Coi meccanismi in vigore, tutto sembra affidato alla sorte, in assenza di comprovate evidenze cliniche: la “caccia al positivo” si sta rivelando un vero e proprio boomerang, come ampiamente prevedibile, con una marea di asintomatici – molti dei quali non contagiosi – e relativi ‘contatti’ (magari negativi al virus, senza prova da tampone) rinchiusi in casa. Sintomatologia, trasmissibilità e veridicità dei test: nonostante le scarne conoscenze su queste questioni a nove mesi dall’inizio della pandemia, l’impostazione non sembra voler cambiare da parte delle istituzioni.

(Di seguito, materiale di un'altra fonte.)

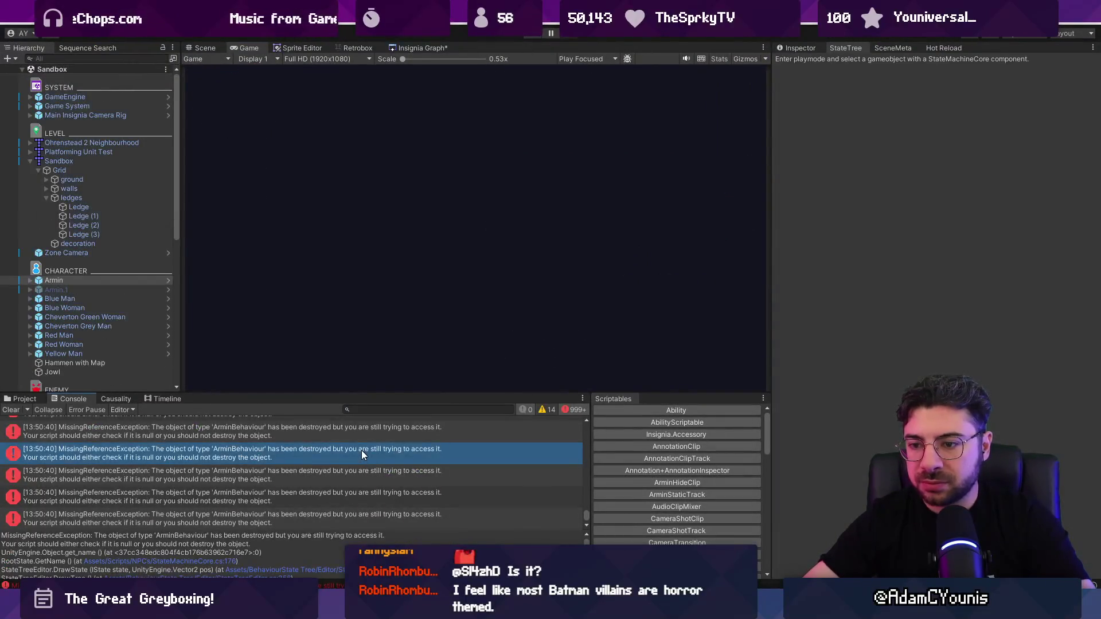
pyautogui.click(11, 410)
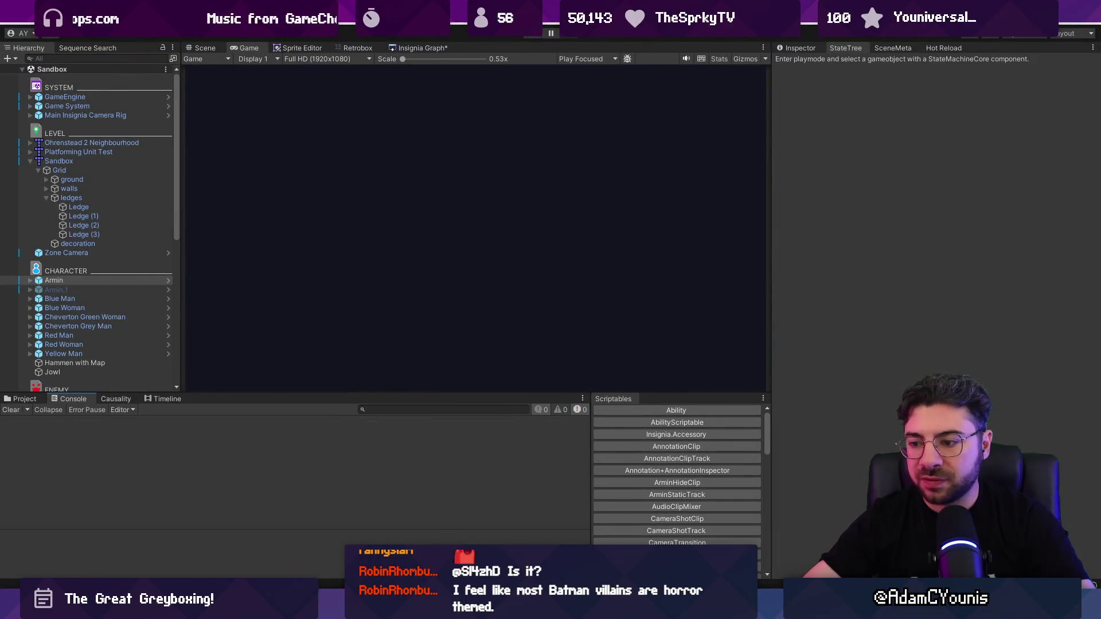
pyautogui.press('alt+Tab')
pyautogui.click(495, 383)
pyautogui.press('ctrl+p')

Dopo i primi scricchiolii durante il lockdown, da mesi la comunità scientifica è divisa, con un fronte sempre più crescente che è critico sulle linee guida totalmente distaccate dalla realtà che saranno ancora in vigore anche in Italia non si sa fino a quando.

Il professor Matteo Bassetti, direttore della Clinica di Malattie infettive dell’ospedale San Martino di Genova, ha commentato il ‘focolaio’ riscontrato all’interno del Genoa: “Quello che sta accadendo al Genoa potrebbe rappresentare la Waterloo dei tamponi. Rischiamo di far circolare soggetti negativi al tampone ma in fase di incubazione che trasmettono il virus e chiudere in casa altri con tampone positivo che non trasmettono a nessuno. I tamponi possono dare, da una parte una falsa patente di negatività e di liberi tutti e dall’altra produrre un esercito di positivi asintomatici. Occorre rimettere al centro la clinica fatta di segni e sintomi, che unita alla virologia, rimane lo strumento migliore per la gestione della pandemia“.